▸ **Problem to work on**
Produce a copy of every line in the records that holds the string "down".

[Opening Records for the exercise section]

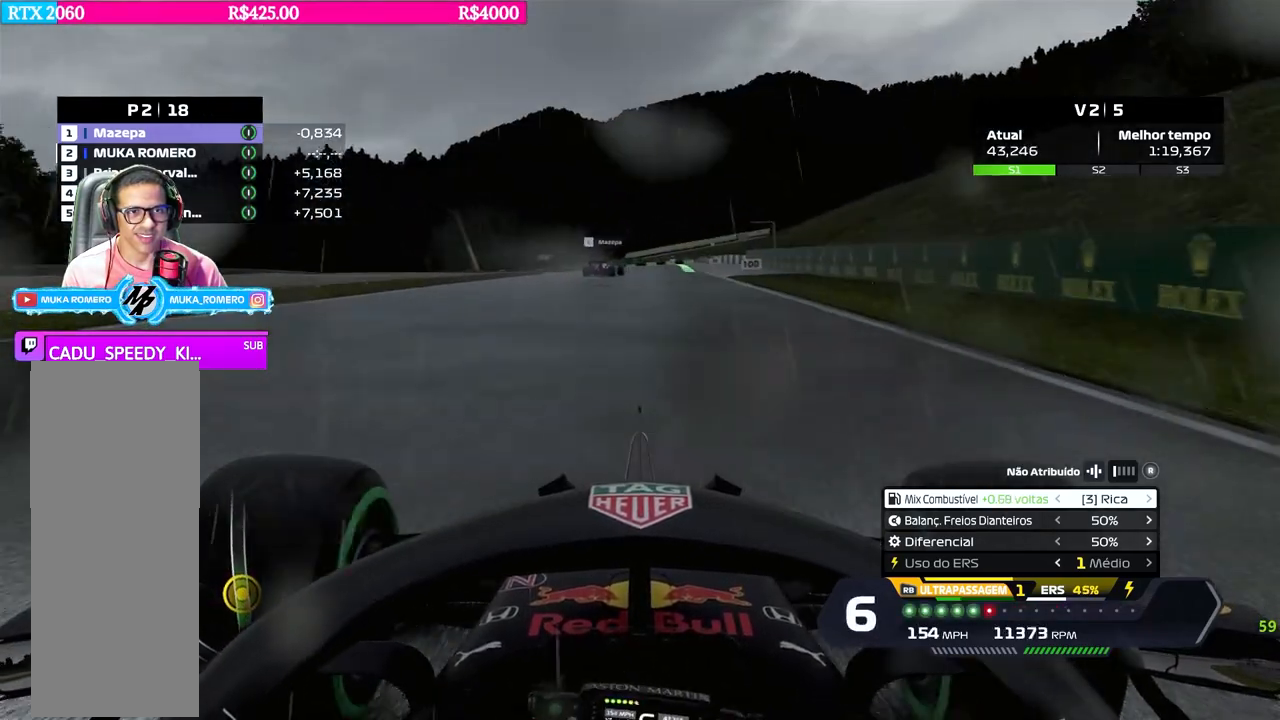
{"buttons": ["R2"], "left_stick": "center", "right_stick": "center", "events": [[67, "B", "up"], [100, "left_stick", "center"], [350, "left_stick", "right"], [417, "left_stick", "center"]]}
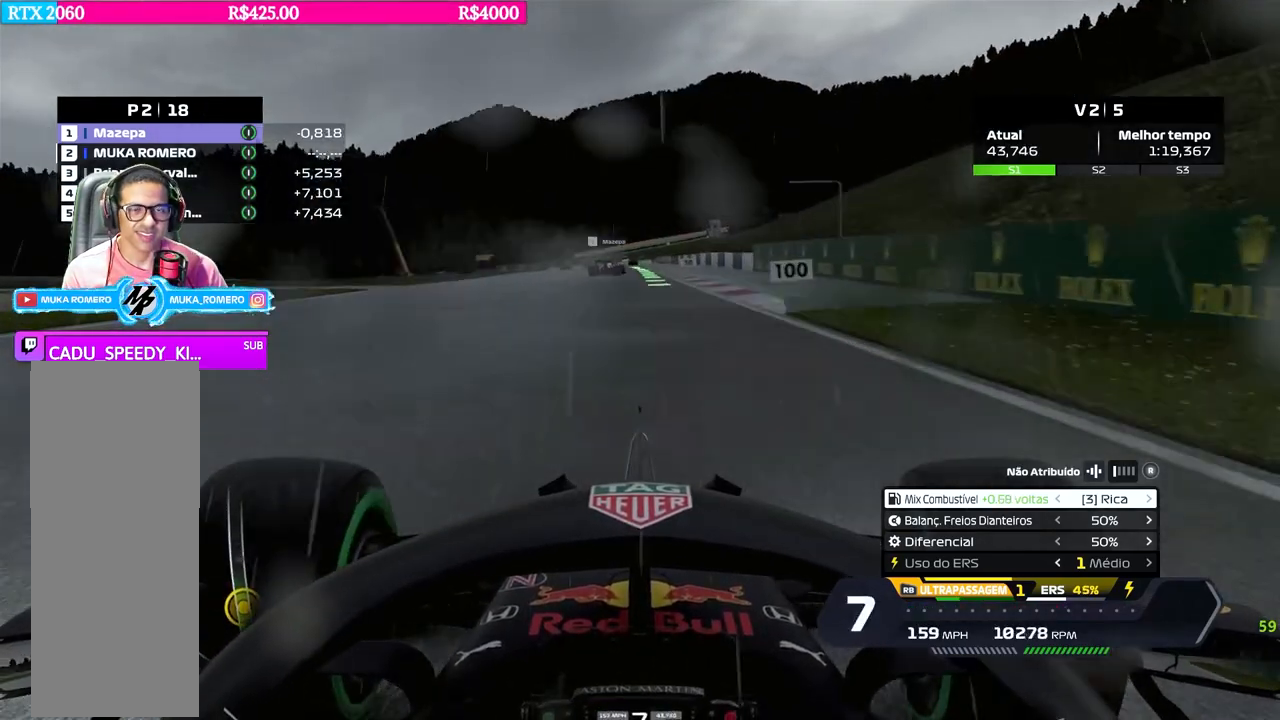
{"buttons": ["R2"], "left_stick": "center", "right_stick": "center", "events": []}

[Closing Records for the exercise section]
[Opening Records for the exercise section]

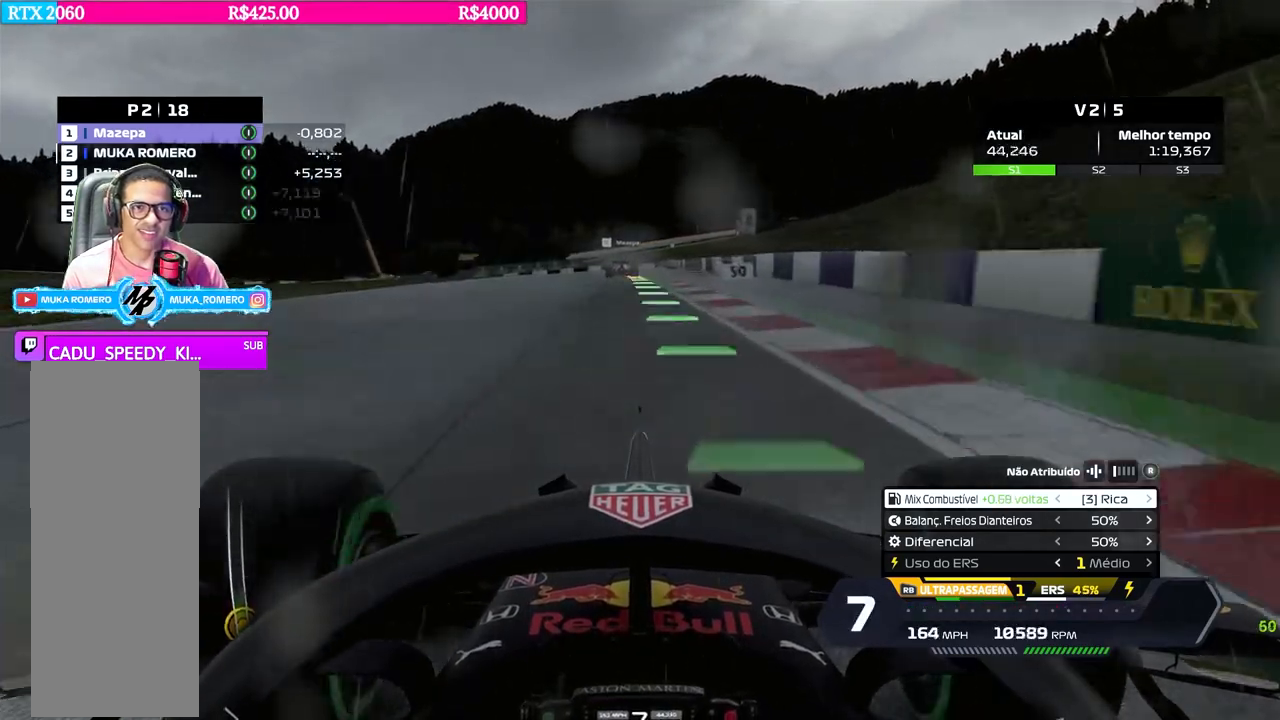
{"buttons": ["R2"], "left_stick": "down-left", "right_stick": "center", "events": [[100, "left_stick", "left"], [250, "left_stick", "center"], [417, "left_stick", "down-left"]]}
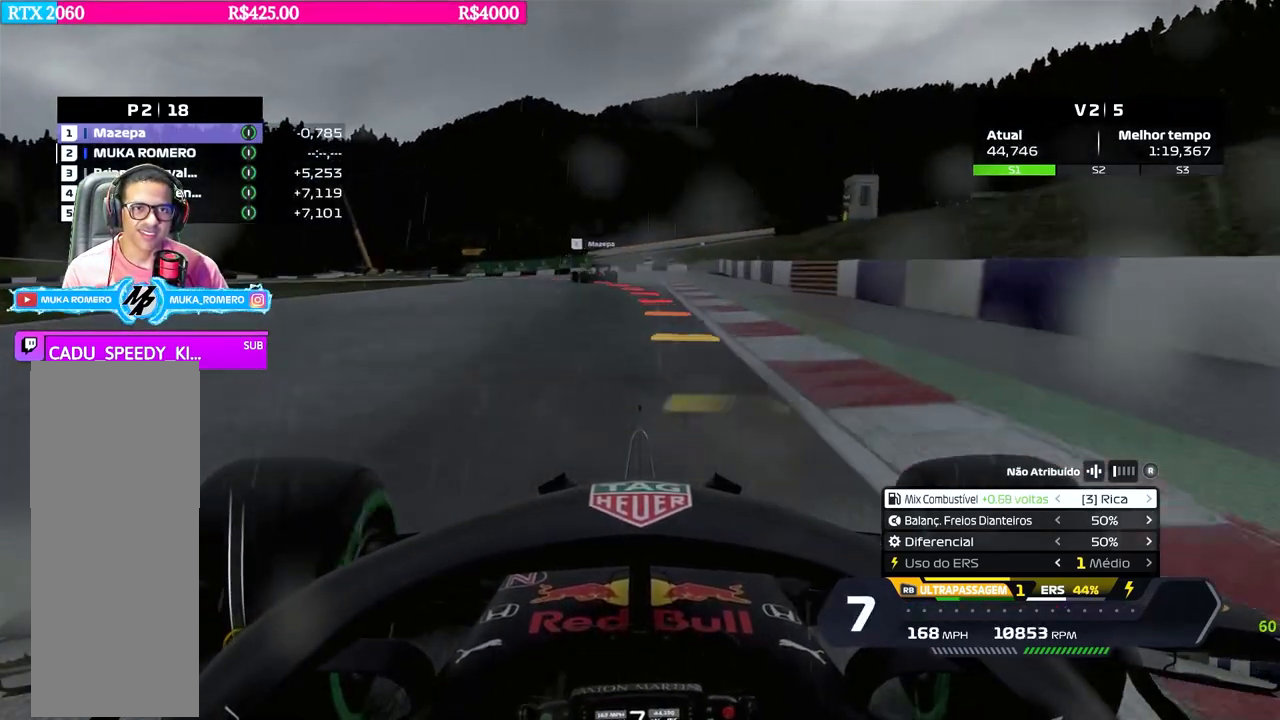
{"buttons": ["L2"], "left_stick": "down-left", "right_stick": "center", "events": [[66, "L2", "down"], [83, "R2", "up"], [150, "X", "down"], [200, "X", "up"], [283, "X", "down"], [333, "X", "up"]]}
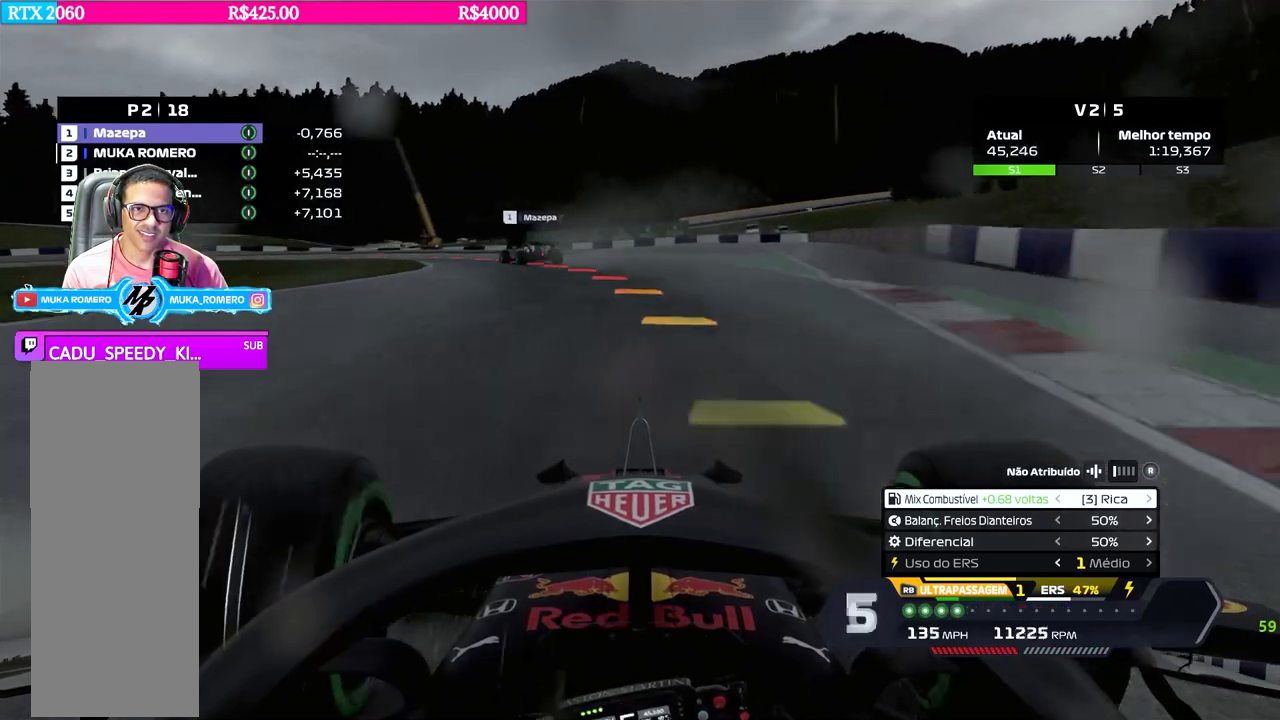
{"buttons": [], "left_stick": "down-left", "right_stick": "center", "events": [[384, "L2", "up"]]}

[Closing Records for the exercise section]

▸ **Answer below**
{"buttons": ["R2"], "left_stick": "down-left", "right_stick": "center", "events": [[100, "left_stick", "left"], [250, "left_stick", "center"], [417, "left_stick", "down-left"]]}
{"buttons": ["L2"], "left_stick": "down-left", "right_stick": "center", "events": [[66, "L2", "down"], [83, "R2", "up"], [150, "X", "down"], [200, "X", "up"], [283, "X", "down"], [333, "X", "up"]]}
{"buttons": [], "left_stick": "down-left", "right_stick": "center", "events": [[384, "L2", "up"]]}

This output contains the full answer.